WHAT YOU SHOULD DO
Count the lines in the rows below that contain the string "classification", treating uppercase and lowercase as distinct. Reply with the number alone.

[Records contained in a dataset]
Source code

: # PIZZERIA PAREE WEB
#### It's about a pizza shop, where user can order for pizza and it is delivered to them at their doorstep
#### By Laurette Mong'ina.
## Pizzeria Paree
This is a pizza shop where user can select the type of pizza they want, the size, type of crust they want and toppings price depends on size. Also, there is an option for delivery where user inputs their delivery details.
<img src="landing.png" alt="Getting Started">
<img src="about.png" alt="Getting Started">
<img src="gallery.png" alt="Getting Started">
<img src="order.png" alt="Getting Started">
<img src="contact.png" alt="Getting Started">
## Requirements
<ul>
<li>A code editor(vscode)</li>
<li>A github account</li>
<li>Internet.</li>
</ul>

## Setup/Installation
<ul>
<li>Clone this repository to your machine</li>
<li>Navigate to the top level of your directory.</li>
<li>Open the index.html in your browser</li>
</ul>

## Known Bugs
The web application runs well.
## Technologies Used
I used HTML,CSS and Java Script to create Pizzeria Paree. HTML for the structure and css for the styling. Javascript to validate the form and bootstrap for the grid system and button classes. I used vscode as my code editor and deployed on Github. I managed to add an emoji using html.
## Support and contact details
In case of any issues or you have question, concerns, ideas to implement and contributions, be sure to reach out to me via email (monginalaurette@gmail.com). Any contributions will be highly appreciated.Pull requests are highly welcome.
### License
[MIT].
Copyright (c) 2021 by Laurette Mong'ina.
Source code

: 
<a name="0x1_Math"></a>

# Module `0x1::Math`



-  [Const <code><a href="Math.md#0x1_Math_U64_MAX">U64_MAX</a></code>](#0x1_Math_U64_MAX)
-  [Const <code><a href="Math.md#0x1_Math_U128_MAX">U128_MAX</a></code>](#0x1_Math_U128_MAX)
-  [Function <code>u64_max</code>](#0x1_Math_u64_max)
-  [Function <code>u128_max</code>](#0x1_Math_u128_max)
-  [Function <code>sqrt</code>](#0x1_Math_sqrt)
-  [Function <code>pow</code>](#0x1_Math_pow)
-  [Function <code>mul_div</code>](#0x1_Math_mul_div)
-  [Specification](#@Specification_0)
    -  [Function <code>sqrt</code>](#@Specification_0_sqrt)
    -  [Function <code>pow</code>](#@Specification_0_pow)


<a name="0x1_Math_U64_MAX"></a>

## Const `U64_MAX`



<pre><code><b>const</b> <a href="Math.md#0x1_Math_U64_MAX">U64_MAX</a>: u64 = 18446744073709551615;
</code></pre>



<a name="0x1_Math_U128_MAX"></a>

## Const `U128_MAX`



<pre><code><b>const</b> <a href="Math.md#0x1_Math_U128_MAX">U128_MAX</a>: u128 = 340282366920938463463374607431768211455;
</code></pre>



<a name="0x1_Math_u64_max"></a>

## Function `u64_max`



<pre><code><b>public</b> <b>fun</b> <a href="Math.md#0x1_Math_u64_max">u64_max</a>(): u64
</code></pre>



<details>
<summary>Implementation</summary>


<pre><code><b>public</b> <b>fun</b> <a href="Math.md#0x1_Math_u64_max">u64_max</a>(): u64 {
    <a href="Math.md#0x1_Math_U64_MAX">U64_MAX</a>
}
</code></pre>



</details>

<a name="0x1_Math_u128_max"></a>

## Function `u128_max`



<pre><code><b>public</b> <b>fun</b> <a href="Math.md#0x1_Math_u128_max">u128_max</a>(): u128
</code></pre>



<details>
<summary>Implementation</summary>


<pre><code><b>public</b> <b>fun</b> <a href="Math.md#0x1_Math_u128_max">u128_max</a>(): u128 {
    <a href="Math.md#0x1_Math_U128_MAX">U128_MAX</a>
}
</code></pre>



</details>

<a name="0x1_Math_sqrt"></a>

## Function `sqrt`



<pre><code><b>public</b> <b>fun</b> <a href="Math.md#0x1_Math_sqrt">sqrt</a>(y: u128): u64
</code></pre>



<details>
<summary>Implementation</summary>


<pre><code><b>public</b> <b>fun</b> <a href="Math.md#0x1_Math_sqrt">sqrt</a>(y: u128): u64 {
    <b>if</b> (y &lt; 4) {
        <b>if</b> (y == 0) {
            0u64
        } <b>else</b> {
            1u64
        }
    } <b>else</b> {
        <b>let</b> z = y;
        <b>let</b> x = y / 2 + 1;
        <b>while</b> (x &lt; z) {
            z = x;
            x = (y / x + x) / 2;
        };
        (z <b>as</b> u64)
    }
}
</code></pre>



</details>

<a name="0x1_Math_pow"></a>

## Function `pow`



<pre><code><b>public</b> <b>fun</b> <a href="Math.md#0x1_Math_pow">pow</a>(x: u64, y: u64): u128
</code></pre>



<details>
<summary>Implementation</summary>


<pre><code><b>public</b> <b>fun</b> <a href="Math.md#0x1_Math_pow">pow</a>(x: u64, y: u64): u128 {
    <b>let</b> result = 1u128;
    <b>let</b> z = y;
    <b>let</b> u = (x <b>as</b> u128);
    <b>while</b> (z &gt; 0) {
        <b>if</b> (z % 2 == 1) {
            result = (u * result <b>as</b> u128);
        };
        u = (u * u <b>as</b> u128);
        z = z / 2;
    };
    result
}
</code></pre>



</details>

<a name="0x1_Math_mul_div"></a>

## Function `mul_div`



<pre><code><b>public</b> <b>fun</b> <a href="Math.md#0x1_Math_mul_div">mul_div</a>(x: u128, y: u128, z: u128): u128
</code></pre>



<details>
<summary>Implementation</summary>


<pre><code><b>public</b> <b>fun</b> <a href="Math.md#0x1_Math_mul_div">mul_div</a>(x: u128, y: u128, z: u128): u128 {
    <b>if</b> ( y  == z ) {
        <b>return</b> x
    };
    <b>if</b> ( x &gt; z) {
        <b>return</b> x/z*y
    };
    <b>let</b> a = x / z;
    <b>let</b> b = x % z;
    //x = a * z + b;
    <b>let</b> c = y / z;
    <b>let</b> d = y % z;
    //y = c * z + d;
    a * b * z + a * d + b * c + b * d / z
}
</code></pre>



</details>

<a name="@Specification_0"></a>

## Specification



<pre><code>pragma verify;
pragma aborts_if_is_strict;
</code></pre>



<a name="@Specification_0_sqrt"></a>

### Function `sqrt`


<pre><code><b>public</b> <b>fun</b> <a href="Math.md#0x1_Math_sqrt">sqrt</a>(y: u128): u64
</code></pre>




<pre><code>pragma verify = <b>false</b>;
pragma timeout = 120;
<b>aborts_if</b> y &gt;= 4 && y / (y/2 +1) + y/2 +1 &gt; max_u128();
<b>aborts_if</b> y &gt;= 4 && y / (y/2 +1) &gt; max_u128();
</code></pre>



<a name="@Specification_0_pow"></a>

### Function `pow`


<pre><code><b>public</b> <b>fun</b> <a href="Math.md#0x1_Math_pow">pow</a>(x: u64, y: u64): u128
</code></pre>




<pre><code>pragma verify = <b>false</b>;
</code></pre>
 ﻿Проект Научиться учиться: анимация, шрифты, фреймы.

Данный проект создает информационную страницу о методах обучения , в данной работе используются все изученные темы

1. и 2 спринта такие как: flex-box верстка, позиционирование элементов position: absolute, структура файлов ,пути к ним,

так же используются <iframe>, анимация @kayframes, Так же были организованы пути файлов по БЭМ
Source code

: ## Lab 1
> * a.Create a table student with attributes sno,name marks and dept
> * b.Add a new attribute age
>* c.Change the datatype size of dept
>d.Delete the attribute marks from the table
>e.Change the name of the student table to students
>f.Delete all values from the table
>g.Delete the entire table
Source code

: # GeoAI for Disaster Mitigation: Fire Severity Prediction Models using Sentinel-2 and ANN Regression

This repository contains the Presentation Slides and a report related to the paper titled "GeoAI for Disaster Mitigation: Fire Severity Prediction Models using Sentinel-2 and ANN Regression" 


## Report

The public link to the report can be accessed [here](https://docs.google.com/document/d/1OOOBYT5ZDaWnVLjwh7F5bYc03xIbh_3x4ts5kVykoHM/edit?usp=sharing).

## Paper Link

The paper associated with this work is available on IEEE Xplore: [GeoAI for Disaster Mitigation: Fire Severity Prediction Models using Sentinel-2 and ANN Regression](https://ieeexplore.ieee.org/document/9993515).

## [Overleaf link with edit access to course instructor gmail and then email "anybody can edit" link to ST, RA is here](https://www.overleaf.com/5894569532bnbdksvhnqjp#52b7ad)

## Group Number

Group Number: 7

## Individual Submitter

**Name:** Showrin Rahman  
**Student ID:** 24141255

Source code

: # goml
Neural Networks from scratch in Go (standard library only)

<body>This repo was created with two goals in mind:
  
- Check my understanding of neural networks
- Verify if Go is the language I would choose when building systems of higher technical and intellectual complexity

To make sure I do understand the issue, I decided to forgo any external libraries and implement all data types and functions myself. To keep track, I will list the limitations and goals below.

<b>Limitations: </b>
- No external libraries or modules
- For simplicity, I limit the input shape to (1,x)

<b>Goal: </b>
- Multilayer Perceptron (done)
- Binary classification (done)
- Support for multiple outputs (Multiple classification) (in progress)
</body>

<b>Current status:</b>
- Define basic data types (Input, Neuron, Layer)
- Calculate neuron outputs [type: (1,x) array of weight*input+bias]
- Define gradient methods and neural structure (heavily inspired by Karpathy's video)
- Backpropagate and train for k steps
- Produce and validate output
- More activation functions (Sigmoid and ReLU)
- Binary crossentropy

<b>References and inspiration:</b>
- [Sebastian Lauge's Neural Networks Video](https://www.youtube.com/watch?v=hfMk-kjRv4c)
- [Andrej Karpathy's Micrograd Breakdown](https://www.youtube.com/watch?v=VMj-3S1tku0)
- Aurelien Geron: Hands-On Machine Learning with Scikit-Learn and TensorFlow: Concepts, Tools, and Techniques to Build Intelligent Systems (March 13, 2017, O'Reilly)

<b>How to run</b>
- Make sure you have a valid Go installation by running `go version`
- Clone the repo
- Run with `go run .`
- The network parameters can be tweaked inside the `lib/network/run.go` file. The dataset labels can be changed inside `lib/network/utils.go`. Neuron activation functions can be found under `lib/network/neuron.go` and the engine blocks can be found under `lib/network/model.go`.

RESULT
2